→ **Provided text**
I'm running out of good biology related double entendres, and I want to wait a few more weeks before I post those that people suggested in the comments or that I stole from other blogs (don't worry, I'll give you mad props if I jones something off you). So, for this week's evolgen double entendre, I give you an essay that I came across in high school. To give some context, we were required to write a timed essay on the essay during class. I spent the first five to ten minutes (of the allotted fifty) trying to compose myself before I could even begin to think about what I would write. This week's evolgen double entendre comes courtesy of E.M. Forster's essay, "My Wood". The (pardon the pun) money quote (I've taken the artistic liberty to crop it to enhance the sexual innuendo):
What's the effect on me of my wood? In the first place, it makes me feel heavy . . . and it was a man of weight who failed to get into the Kingdom of Heaven . . . he stuck out in front . . . and as he wedged himself this way and that in the crystalline entrance . . . he saw beneath him a comparatively slim camel passing through the eye of a needle . . . My wood makes me feel heavy. In the second place, it makes me feel it ought to be larger . . . Pray, does my wood belong to me or doesn't it? . . . There is a wood near Lyme Regis . . . where the owner has not hesitated on this point . . . He really does own his wood, this able chap.

→ **Work to be completed**
Reproduce the entire blog post above about the double entendre in E.M. Forster's essay "My Wood", word for word.

→ **Information supplied**
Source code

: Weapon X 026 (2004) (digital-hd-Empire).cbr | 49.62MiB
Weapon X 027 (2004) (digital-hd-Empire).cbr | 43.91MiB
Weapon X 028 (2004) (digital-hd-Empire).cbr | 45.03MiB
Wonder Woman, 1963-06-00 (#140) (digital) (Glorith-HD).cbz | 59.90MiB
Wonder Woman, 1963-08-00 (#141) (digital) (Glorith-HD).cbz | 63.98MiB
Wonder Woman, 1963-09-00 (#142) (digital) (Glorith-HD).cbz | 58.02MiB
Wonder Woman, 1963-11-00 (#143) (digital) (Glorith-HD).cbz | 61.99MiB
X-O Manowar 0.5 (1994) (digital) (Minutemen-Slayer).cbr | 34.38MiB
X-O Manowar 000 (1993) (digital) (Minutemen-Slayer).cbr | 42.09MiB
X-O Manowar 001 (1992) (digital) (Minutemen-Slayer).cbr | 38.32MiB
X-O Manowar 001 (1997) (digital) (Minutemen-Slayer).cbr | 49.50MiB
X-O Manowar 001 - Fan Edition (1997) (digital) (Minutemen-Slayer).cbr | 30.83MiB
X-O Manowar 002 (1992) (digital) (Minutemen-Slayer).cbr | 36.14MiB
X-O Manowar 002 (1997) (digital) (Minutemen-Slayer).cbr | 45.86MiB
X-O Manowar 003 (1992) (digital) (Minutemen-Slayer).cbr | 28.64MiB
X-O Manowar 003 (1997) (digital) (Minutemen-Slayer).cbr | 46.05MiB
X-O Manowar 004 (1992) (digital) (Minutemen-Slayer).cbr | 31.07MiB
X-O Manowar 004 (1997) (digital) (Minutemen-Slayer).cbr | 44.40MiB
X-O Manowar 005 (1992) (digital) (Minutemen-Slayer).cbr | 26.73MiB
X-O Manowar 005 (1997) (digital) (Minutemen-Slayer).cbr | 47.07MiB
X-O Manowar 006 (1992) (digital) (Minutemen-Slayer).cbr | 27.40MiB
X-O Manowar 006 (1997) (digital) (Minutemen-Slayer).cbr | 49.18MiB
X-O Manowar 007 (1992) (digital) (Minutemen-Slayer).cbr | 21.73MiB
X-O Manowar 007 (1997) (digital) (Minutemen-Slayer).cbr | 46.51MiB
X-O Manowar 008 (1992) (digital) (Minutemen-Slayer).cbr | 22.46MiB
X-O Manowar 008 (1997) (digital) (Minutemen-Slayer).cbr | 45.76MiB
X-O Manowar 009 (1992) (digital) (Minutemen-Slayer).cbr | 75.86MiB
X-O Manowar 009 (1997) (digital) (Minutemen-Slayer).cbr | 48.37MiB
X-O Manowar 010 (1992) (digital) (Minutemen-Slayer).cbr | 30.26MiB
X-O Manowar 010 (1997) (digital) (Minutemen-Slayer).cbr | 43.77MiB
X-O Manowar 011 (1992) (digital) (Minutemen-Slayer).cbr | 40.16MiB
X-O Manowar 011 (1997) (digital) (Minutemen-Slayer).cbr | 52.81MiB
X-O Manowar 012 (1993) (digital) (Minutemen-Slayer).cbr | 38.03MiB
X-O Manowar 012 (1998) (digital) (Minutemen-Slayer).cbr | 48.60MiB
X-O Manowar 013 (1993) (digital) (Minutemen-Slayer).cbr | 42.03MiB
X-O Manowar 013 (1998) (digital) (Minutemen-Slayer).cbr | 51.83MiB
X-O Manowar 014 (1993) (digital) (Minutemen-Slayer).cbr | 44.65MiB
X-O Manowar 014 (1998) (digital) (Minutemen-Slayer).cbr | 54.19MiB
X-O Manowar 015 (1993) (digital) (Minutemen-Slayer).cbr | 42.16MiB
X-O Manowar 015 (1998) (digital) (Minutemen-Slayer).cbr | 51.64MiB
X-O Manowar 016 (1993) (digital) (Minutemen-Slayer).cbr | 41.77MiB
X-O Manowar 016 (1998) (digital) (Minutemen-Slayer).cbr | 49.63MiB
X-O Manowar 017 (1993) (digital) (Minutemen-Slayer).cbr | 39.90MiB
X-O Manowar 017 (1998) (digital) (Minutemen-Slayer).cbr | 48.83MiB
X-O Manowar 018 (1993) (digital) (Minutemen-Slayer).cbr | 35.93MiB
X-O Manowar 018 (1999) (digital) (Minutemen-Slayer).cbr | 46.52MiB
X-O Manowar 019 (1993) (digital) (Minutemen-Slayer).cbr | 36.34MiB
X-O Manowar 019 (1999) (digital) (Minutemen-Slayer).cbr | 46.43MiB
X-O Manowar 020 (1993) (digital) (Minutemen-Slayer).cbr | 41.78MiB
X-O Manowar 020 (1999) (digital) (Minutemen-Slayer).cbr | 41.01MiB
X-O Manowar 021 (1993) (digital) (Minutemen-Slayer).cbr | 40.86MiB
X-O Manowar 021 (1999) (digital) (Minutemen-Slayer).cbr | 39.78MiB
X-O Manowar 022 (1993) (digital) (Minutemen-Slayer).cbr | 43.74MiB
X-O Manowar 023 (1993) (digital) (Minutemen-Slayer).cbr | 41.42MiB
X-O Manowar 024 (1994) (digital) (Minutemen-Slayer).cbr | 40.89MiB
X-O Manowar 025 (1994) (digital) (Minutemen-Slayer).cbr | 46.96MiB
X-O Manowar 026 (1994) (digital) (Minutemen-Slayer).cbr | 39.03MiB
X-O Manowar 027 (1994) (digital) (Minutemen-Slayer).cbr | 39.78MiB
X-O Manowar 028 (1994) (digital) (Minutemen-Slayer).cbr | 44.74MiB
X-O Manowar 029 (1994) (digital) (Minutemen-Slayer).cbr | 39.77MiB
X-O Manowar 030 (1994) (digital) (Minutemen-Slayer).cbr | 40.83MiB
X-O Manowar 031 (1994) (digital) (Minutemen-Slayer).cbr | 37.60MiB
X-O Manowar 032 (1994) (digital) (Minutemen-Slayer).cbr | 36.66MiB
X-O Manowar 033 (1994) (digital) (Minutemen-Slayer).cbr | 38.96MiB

→ **Task output**
I'm running out of good biology related double entendres, and I want to wait a few more weeks before I post those that people suggested in the comments or that I stole from other blogs (don't worry, I'll give you mad props if I jones something off you). So, for this week's evolgen double entendre, I give you an essay that I came across in high school. To give some context, we were required to write a timed essay on the essay during class. I spent the first five to ten minutes (of the allotted fifty) trying to compose myself before I could even begin to think about what I would write. This week's evolgen double entendre comes courtesy of E.M. Forster's essay, "My Wood". The (pardon the pun) money quote (I've taken the artistic liberty to crop it to enhance the sexual innuendo):
What's the effect on me of my wood? In the first place, it makes me feel heavy . . . and it was a man of weight who failed to get into the Kingdom of Heaven . . . he stuck out in front . . . and as he wedged himself this way and that in the crystalline entrance . . . he saw beneath him a comparatively slim camel passing through the eye of a needle . . . My wood makes me feel heavy. In the second place, it makes me feel it ought to be larger . . . Pray, does my wood belong to me or doesn't it? . . . There is a wood near Lyme Regis . . . where the owner has not hesitated on this point . . . He really does own his wood, this able chap.